(Stored data)

□ □ □ □

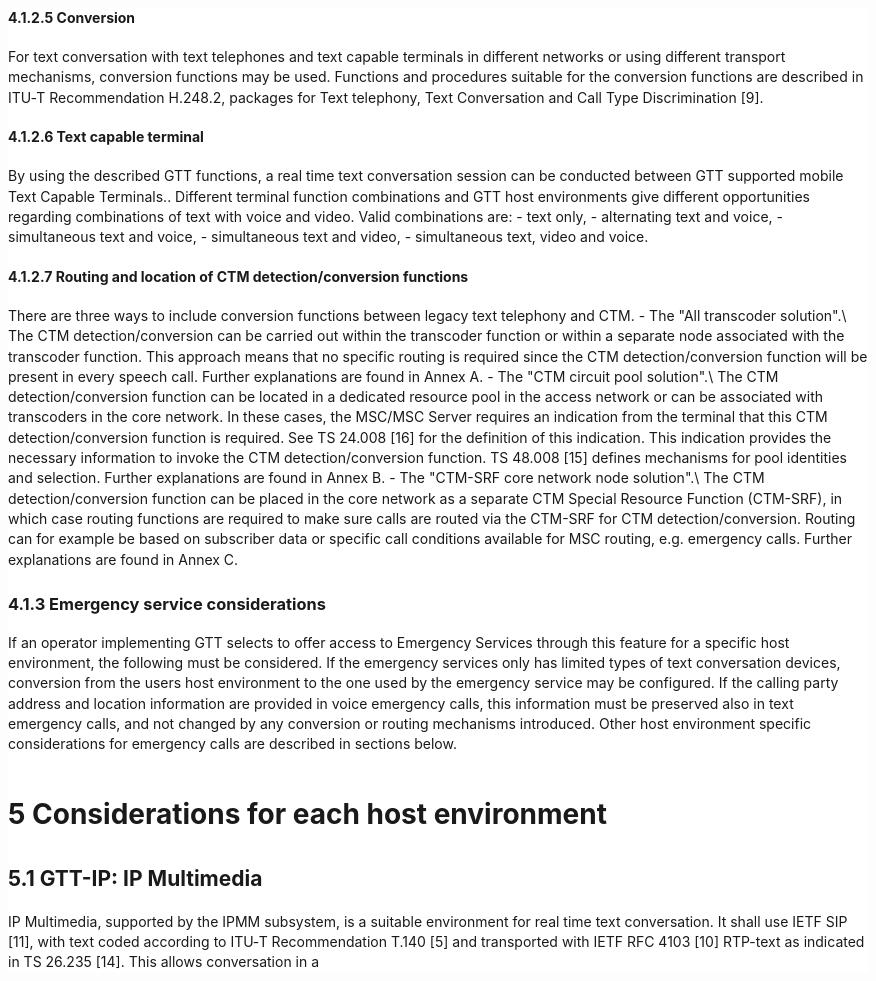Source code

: #### 4.1.2.5 Conversion
For text conversation with text telephones and text capable terminals in
different networks or using different transport mechanisms, conversion
functions may be used. Functions and procedures suitable for the conversion
functions are described in ITU‑T Recommendation H.248.2, packages for Text
telephony, Text Conversation and Call Type Discrimination [9].
#### 4.1.2.6 Text capable terminal
By using the described GTT functions, a real time text conversation session
can be conducted between GTT supported mobile Text Capable Terminals..
Different terminal function combinations and GTT host environments give
different opportunities regarding combinations of text with voice and video.
Valid combinations are:
\- text only,
\- alternating text and voice,
\- simultaneous text and voice,
\- simultaneous text and video,
\- simultaneous text, video and voice.
#### 4.1.2.7 Routing and location of CTM detection/conversion functions
There are three ways to include conversion functions between legacy text
telephony and CTM.
\- The "All transcoder solution".\ The CTM detection/conversion can be carried
out within the transcoder function or within a separate node associated with
the transcoder function. This approach means that no specific routing is
required since the CTM detection/conversion function will be present in every
speech call. Further explanations are found in Annex A.
\- The "CTM circuit pool solution".\ The CTM detection/conversion function can
be located in a dedicated resource pool in the access network or can be
associated with transcoders in the core network. In these cases, the MSC/MSC
Server requires an indication from the terminal that this CTM
detection/conversion function is required. See TS 24.008 [16] for the
definition of this indication. This indication provides the necessary
information to invoke the CTM detection/conversion function. TS 48.008 [15]
defines mechanisms for pool identities and selection. Further explanations are
found in Annex B.
\- The "CTM-SRF core network node solution".\ The CTM detection/conversion
function can be placed in the core network as a separate CTM Special Resource
Function (CTM-SRF), in which case routing functions are required to make sure
calls are routed via the CTM-SRF for CTM detection/conversion. Routing can for
example be based on subscriber data or specific call conditions available for
MSC routing, e.g. emergency calls. Further explanations are found in Annex C.
### 4.1.3 Emergency service considerations
If an operator implementing GTT selects to offer access to Emergency Services
through this feature for a specific host environment, the following must be
considered.
If the emergency services only has limited types of text conversation devices,
conversion from the users host environment to the one used by the emergency
service may be configured.
If the calling party address and location information are provided in voice
emergency calls, this information must be preserved also in text emergency
calls, and not changed by any conversion or routing mechanisms introduced.
Other host environment specific considerations for emergency calls are
described in sections below.
# 5 Considerations for each host environment
## 5.1 GTT-IP: IP Multimedia
IP Multimedia, supported by the IPMM subsystem, is a suitable environment for
real time text conversation. It shall use IETF SIP [11], with text coded
according to ITU‑T Recommendation T.140 [5] and transported with IETF RFC 4103
[10] RTP-text as indicated in TS 26.235 [14]. This allows conversation in a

□ □ □ □

Using the data above, repeat exactly the lines that begin at the line with "associated with transcoders" and end at the line with "example be based", both ends included.

(Exercise answer)
associated with transcoders in the core network. In these cases, the MSC/MSC
Server requires an indication from the terminal that this CTM
detection/conversion function is required. See TS 24.008 [16] for the
definition of this indication. This indication provides the necessary
information to invoke the CTM detection/conversion function. TS 48.008 [15]
defines mechanisms for pool identities and selection. Further explanations are
found in Annex B.
\- The "CTM-SRF core network node solution".\ The CTM detection/conversion
function can be placed in the core network as a separate CTM Special Resource
Function (CTM-SRF), in which case routing functions are required to make sure
calls are routed via the CTM-SRF for CTM detection/conversion. Routing can for
example be based on subscriber data or specific call conditions available for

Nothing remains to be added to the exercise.